「小林秀雄/国民の智慧」と「麻生太郎/政治家の劣化」
東洋経済 ONLINE に、評論家の中野剛志氏による "コロナ禍で自主的にマスクを着けた国民の智慧 新しい事態の難しさに「黙って処した」小林秀雄" という記事がある。"この新型コロナウイルスがはらむ最大の問題は、ウイルスが、文字通り「新型」であることにある" という指摘が示唆に富んでいる。
当ブログは 3月 19日に「自民党諸氏のマスクに関する勘違い」という記事を書いた。麻生太郎副総理が報道陣に「マスクはいつまでやることになってるの?」と逆質問したという件について触れたものである。
一応、19日の記事の冒頭を引用しておく。
麻生太郎氏が報道陣に逆質問 「マスクはいつまでやることになってるの?」" という記事に驚いてしまった。「真面目に聞いてるんだよ、俺が。あんたら新聞記者だから、それくらい知ってんだろ」と言ったのだそうである。こんなことをマジに聞くとは、よほど頭が悪いとしか思われない。
この日は飛騨路の旅から戻ったばかりで仕事がたまっていたため、あまり突っ込むことができず、「そのうち、じっくり書かなきゃいけないだろう」と思っていた。しかしここまで来たら、小林秀雄まで持ち出してしっかりと考察してくれた中野氏の記事を紹介する方がいいようだ。
中野氏の指摘のポイントはまず、今回のコロナ禍の最大の問題が、その新しさから来る「不確実性」にあるということだ。この不確実性故に「従来の思想が通用しない」という点は、1937年の日中戦争勃発に端を発した太平洋戦争時代の状況と共通していると彼は言う。
小林秀雄は終戦にあたり、国民の発揮した「智慧」に関して「思想家は一人も未だこの智慧について正確には語つてゐない。(中略)この事変に日本国民は黙つて処したのである。これが今度の事変の最大特徴だ」(「満州の印象」) と書いたという。
世の中には、あるいは「日本には」と言うことも可能なのかもしれないが、「黙って処す」という「智慧」があるようなのだ。これを「智慧」と表現していいのかどうか、諸説あるだろうというほど、まことにもって「不思議な智慧」というほかないが。

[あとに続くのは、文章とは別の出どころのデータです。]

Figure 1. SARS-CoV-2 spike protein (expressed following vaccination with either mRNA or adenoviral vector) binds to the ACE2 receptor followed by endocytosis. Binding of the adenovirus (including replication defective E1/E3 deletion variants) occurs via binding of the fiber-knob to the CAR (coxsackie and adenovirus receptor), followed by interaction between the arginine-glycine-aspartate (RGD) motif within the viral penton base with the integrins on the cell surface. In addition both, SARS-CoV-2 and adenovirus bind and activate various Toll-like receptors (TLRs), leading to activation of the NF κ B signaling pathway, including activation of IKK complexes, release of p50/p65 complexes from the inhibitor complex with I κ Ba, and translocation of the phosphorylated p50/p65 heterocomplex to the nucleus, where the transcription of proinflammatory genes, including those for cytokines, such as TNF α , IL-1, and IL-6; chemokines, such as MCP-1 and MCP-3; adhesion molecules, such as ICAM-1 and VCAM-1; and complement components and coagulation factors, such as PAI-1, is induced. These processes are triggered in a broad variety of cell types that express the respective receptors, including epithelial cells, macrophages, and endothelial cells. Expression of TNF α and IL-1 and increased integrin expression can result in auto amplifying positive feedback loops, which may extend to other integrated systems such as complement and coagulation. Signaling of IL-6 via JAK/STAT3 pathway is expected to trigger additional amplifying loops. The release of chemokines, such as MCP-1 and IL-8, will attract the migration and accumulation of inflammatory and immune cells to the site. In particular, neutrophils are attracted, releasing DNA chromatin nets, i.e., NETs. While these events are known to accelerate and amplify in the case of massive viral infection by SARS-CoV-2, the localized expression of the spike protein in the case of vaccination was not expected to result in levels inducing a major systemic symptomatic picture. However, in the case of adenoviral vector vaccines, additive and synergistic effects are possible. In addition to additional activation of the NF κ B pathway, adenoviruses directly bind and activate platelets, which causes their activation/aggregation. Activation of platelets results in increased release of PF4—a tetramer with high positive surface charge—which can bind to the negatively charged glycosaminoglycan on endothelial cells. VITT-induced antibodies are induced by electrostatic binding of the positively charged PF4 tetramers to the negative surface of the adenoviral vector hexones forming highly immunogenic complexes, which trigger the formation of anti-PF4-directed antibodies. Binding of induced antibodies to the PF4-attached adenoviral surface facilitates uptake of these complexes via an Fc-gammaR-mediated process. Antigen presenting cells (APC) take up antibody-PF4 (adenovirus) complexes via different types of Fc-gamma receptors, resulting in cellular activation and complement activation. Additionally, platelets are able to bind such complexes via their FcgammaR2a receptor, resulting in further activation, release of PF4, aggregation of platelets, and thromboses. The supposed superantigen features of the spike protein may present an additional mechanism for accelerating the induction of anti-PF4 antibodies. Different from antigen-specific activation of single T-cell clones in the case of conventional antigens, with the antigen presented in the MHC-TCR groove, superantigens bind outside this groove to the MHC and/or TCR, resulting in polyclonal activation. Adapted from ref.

今回のコロナ禍において、国民が自主的にマスクを着けていることに関しても、中野氏は同様に「国民の智慧」だと指摘する。お上の強制的な命令に従っているわけではなく、ことさらに明文化された規定があるわけでもないのに、「黙って処す」という「不思議な智慧」が発揮されているわけだ。
報道陣に馬鹿な質問をする麻生氏(一応、総理大臣経験者)はこのあたりを、あたかも「誰かが決めるべきこと」のように錯覚し、それならば期限だって定められるべきだと、小学生でもしないような了見違いをしている。もう一度繰り返すが、「よほど頭が悪いとしか思われない」のである。
最近つくづく思うのだが、この国では「本当に優秀な人材」というのは、もはや「政治家になろう」なんて思わなくなったんじゃなかろうか。世の中をまともに認識できない頭の悪い連中が、議員になりたがって選挙に立候補し、みっともないほどの選挙運動を展開して、そのなれの果てが総理大臣だ。
最近、菅首相の「言葉感覚」のなさに驚く (3月 12日付)、菅首相の「言葉感覚」のなさに、改めて驚く(3月 12日付)と、2度にわたって首相の能力に大きな疑問を呈したが、要するにそういうことなのだろう。前の総理大臣も「云々」を「でんでん」なんて読んで大恥かいてたし(参照)。
要するに彼らは、政治家という職業の「カッコ悪さ」に、まだ気付けないという「頭の悪い人たち」なのだろうと思えば、いろいろなことが妙に納得される。国会にはその「目を覆うような代表的存在」がしっかりと存在し、あまつさえ大臣にまでなっているのだから、まったくもって恐ろしい(参照 1、参照 2)。
本日の記事の "「小林秀雄/国民の智慧」と「麻生太郎/政治家の劣化」" という身も蓋もないタイトルは、こんなところから発してしまったわけだ。